─── Auszug zum Lesen

Beauty aus Beton: Der Glaubensbunker macht wieder Freude

Der renommierte Schweizer Kirchenarchitekt Benedikt Huber realisierte 1970 in Rotkreuz ein Gotteshaus von musealer Schönheit. Die reformierte Kirche Rotkreuz symbolisiert die Aufbruchstimmung der Moderne. Eine kürzlich erfolgte Sanierung führt den Sichtbetonbau wieder stärker ans Original.

Skeptische Geister sprachen von einem «Glaubensbunker», als das Werk von Benedikt Huber am 16. Mai 1971 auf dem Dorfhügel von Rotkreuz feierlich eingeweiht wurde; Fans von unbehandelten Betonbauten hingegen von einem mutigen architektonischen Wurf, der die progressive Kirche symbolisierte.

Wie immer man sich heute zum Bauwerk stellt, unbestritten ist: Das einst polarisierende Gotteshaus steht im Kanton Zug für einen aussergewöhnlichen Vertreter des Brutalismus: einem Baustil der Moderne, der sich weltweit ab 1950 etablierte. Der Begriff «Brutalismus» leitet sich ab vom französischen «béton brut» (roher Beton) und bezeichnet die Verwendung von Beton in seiner nach dem Ausschalen sichtbaren Form.

──────
─── Gegebene Angaben

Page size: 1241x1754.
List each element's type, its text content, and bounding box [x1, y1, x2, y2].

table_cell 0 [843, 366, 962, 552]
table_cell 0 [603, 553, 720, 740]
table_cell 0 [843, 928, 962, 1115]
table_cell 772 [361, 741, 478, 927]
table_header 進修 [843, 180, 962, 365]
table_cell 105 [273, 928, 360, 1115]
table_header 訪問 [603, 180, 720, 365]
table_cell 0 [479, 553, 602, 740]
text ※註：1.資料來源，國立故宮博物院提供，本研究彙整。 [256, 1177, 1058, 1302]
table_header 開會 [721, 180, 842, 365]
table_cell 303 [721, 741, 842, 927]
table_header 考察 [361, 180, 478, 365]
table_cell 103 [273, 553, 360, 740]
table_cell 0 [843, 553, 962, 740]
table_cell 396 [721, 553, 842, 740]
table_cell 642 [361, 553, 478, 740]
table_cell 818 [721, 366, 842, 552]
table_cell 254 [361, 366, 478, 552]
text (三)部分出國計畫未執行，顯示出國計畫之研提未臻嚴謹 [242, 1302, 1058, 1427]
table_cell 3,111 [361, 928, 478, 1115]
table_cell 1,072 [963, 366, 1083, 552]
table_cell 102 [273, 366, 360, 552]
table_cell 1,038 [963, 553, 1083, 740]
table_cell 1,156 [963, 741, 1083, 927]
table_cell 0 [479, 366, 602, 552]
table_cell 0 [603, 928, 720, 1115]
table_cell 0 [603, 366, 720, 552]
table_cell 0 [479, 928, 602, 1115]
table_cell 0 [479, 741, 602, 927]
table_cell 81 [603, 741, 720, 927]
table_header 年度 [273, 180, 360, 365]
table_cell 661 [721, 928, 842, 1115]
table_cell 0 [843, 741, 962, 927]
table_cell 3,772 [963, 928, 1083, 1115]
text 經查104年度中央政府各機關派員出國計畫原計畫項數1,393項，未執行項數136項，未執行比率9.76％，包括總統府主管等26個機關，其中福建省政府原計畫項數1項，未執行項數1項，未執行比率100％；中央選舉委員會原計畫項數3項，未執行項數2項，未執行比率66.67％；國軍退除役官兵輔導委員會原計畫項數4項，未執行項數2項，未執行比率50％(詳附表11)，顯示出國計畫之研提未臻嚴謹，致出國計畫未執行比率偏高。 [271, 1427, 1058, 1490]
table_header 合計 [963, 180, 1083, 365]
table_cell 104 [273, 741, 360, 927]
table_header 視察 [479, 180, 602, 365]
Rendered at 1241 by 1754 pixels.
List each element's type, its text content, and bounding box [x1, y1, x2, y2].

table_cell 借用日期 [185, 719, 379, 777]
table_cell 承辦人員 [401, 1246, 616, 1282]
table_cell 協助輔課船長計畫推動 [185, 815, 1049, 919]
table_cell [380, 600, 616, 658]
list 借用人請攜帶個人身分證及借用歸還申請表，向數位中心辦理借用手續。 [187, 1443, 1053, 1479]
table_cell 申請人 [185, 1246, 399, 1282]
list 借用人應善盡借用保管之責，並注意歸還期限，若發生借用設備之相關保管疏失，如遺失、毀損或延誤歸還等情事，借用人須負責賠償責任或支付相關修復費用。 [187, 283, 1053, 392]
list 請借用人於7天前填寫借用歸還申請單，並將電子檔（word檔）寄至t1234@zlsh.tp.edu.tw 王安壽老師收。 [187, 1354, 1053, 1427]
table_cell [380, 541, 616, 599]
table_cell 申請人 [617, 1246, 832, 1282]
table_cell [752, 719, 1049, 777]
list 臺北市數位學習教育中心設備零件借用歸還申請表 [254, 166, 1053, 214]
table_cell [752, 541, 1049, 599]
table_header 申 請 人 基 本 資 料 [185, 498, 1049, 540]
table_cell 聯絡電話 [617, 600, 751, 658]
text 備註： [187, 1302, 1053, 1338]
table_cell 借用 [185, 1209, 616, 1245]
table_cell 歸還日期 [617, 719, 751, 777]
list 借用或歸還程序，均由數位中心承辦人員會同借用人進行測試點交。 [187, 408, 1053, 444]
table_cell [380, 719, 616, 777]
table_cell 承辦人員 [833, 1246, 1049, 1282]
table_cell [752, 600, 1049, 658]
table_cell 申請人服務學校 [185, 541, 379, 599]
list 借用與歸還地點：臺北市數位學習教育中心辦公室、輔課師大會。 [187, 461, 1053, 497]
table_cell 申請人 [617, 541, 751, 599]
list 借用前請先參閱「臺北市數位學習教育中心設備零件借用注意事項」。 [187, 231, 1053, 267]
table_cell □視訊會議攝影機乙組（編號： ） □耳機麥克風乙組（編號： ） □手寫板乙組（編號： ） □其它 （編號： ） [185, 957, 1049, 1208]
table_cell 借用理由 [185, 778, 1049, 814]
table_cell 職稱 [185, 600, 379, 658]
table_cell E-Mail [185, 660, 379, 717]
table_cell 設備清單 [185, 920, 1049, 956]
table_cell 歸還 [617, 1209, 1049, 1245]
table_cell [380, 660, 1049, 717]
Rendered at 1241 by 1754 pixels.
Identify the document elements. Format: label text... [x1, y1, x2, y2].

──────

◆ Aufgabenliste
A. Nenne alle Jahreszahlen, die im Auszug über die reformierte Kirche Rotkreuz vorkommen, in der Reihenfolge ihres Auftretens.
B. Bearbeite in den Einträgen die Zeilen, beginnend mit der Zeile mit „table_cell 借用日期 [185, 719, 379, 777]“ bis einschließlich der Zeile mit „table_cell 申請人服務學校 [185, 541, 379, 599]“. Ersetze darin „承辦人員“ durch „經辦人員“ und gib nur diese Zeilen sonst unverändert wieder.

◆ Lösungen je Aufgabe
A. 1970, 1971, 1950

B.
table_cell 借用日期 [185, 719, 379, 777]
table_cell 經辦人員 [401, 1246, 616, 1282]
table_cell 協助輔課船長計畫推動 [185, 815, 1049, 919]
table_cell [380, 600, 616, 658]
list 借用人請攜帶個人身分證及借用歸還申請表，向數位中心辦理借用手續。 [187, 1443, 1053, 1479]
table_cell 申請人 [185, 1246, 399, 1282]
list 借用人應善盡借用保管之責，並注意歸還期限，若發生借用設備之相關保管疏失，如遺失、毀損或延誤歸還等情事，借用人須負責賠償責任或支付相關修復費用。 [187, 283, 1053, 392]
list 請借用人於7天前填寫借用歸還申請單，並將電子檔（word檔）寄至t1234@zlsh.tp.edu.tw 王安壽老師收。 [187, 1354, 1053, 1427]
table_cell [380, 541, 616, 599]
table_cell 申請人 [617, 1246, 832, 1282]
table_cell [752, 719, 1049, 777]
list 臺北市數位學習教育中心設備零件借用歸還申請表 [254, 166, 1053, 214]
table_cell [752, 541, 1049, 599]
table_header 申 請 人 基 本 資 料 [185, 498, 1049, 540]
table_cell 聯絡電話 [617, 600, 751, 658]
text 備註： [187, 1302, 1053, 1338]
table_cell 借用 [185, 1209, 616, 1245]
table_cell 歸還日期 [617, 719, 751, 777]
list 借用或歸還程序，均由數位中心經辦人員會同借用人進行測試點交。 [187, 408, 1053, 444]
table_cell [380, 719, 616, 777]
table_cell 經辦人員 [833, 1246, 1049, 1282]
table_cell [752, 600, 1049, 658]
table_cell 申請人服務學校 [185, 541, 379, 599]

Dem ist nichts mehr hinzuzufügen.